花とアリス : 岩井俊二

岩井さんの映画の中で──いままでに好きなものがあったかといえば、ないような気もするんだけど、それはさておき──いちばん好きです。リリィ・シュシュを遺作にしたいだなんて云っちゃうような霧も(たぶん)晴れて、ロマンちっく男子が夢みる乙女ちっくが健やかに炸裂! なんでもありな花ちゃんのたくましくてかよわい恋心と、静かでつよくて正しいアリスの女心と、自立してない学生だからこそ切っても切れないそれぞれの家族との関係だとかが、淡々と可笑しくたのしく美しく描かれております。どっぷりつかりすぎてるせいか、ほかのなにかに対して「少女マンガみたい」だとか思ったことはあんまりないのですが、さすがにあの桜のシーンには参りましたよ、なんじゃありゃ! あんなの少女マンガじゃないか! ずるいよ! ひどいよ! 

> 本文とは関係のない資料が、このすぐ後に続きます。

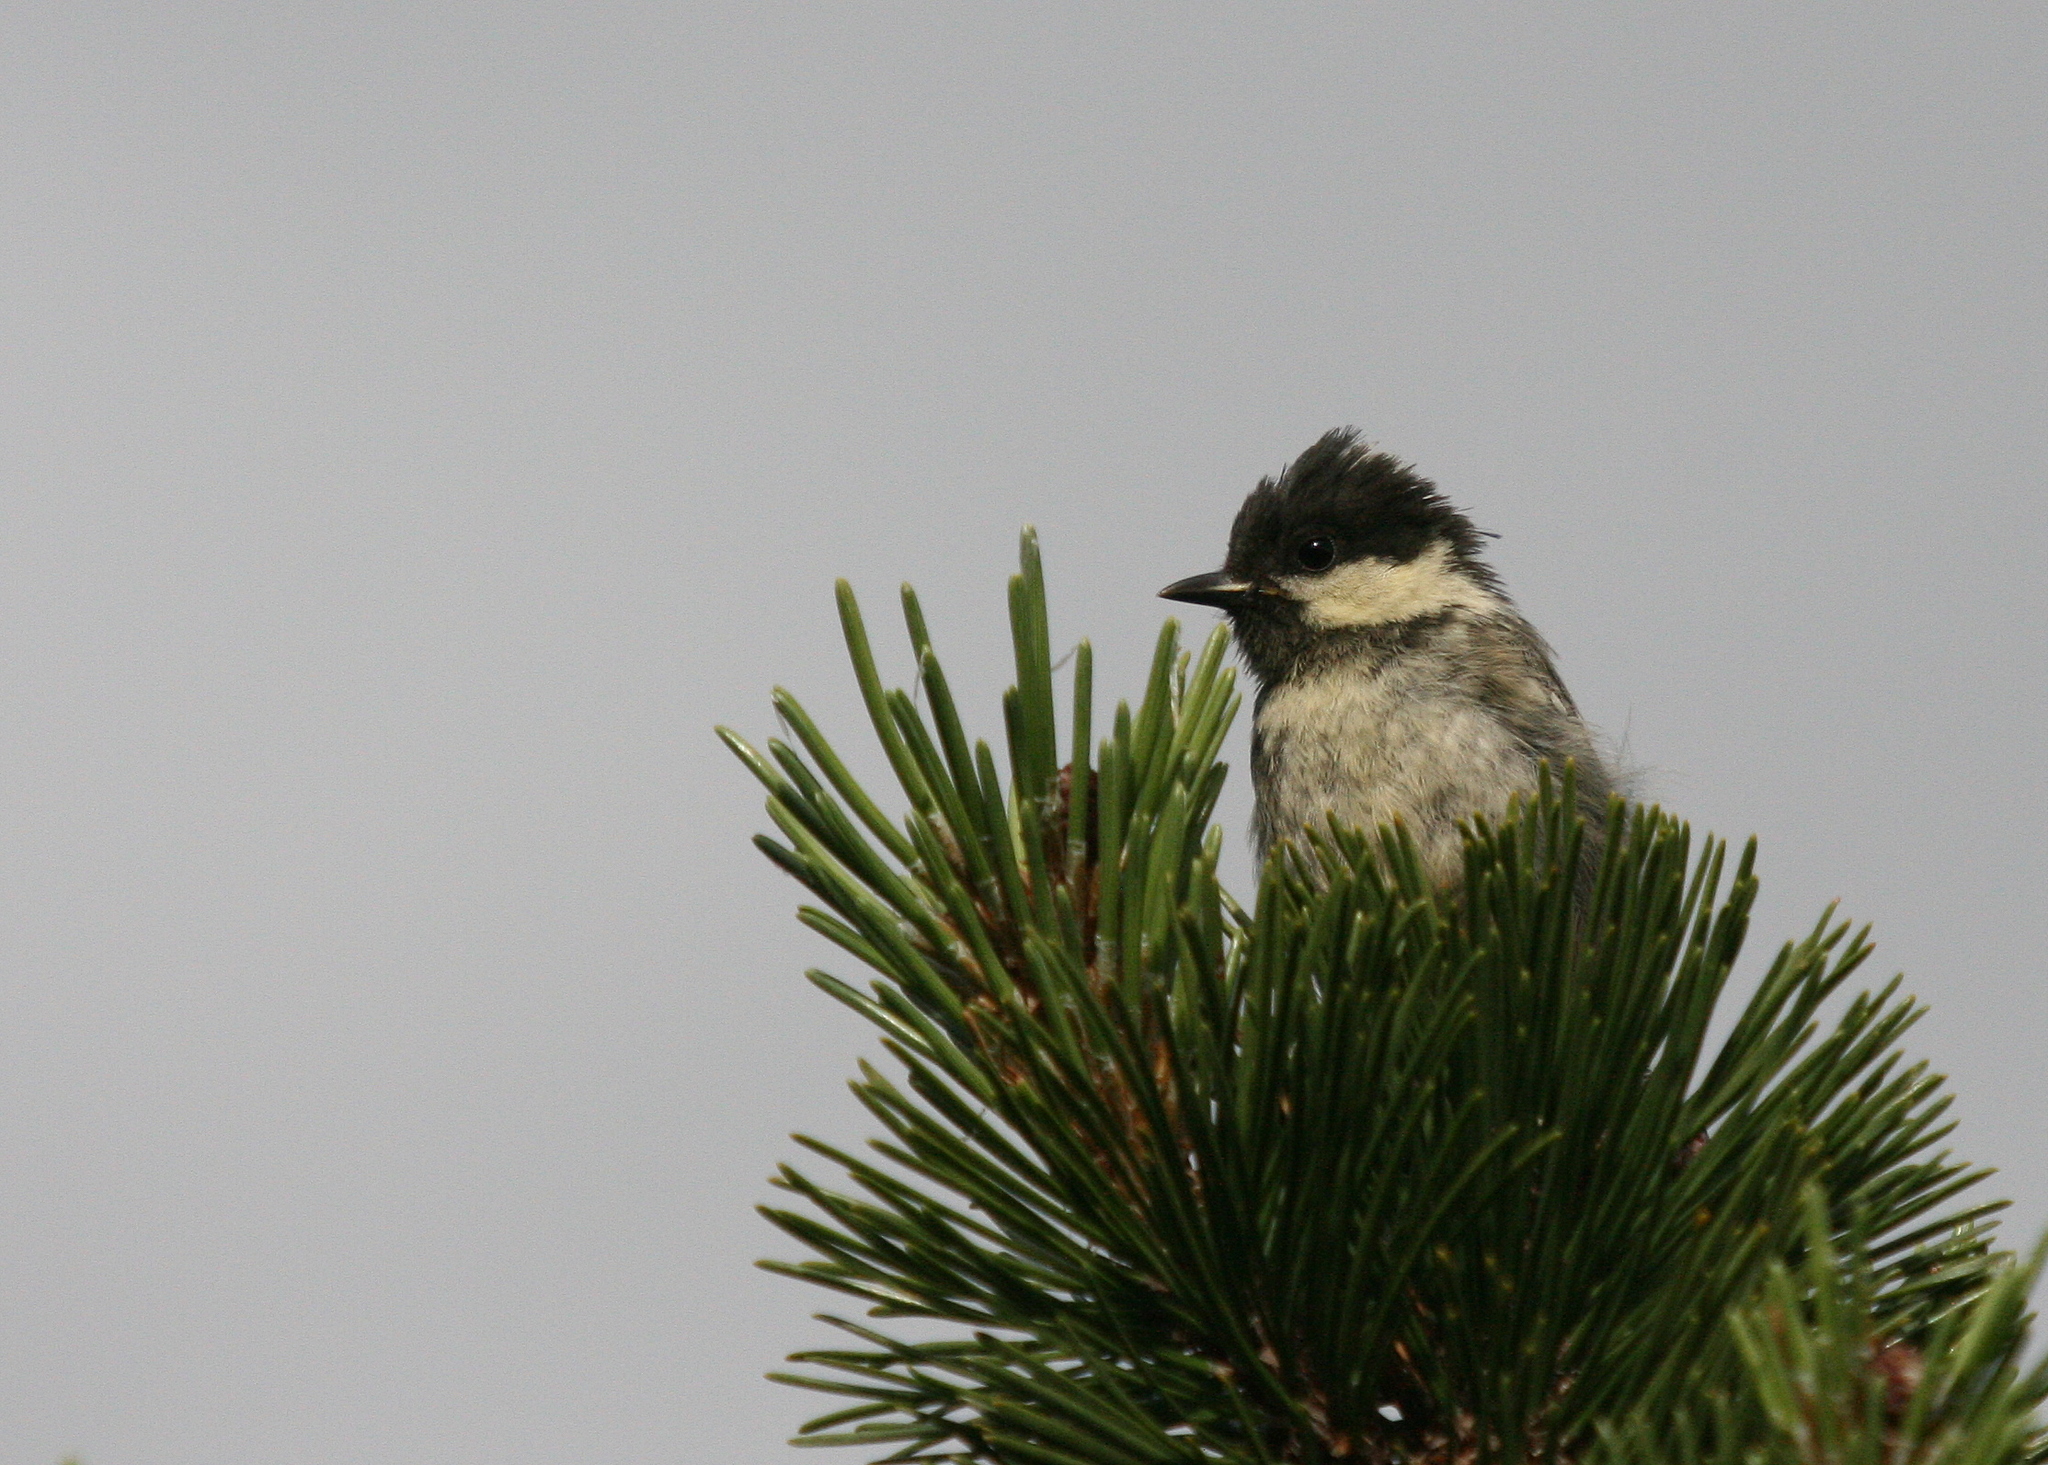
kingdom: Animalia
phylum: Chordata
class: Aves
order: Passeriformes
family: Paridae
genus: Periparus
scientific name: Periparus ater
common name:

序盤の冗長さには少し不安を感じながら観ていたのだけれど、それ以降は素晴らしい流れだったかと。クライマックスを迎えても良いタイミングは途中で何度かあったけれどそれでも続く物語、ゆっくりと緩やかに軽やかに日常に戻っていく感じのラストにときめきました。当たり前だけど、女の子ふたり、どちらも死ななくてもいいんだよね。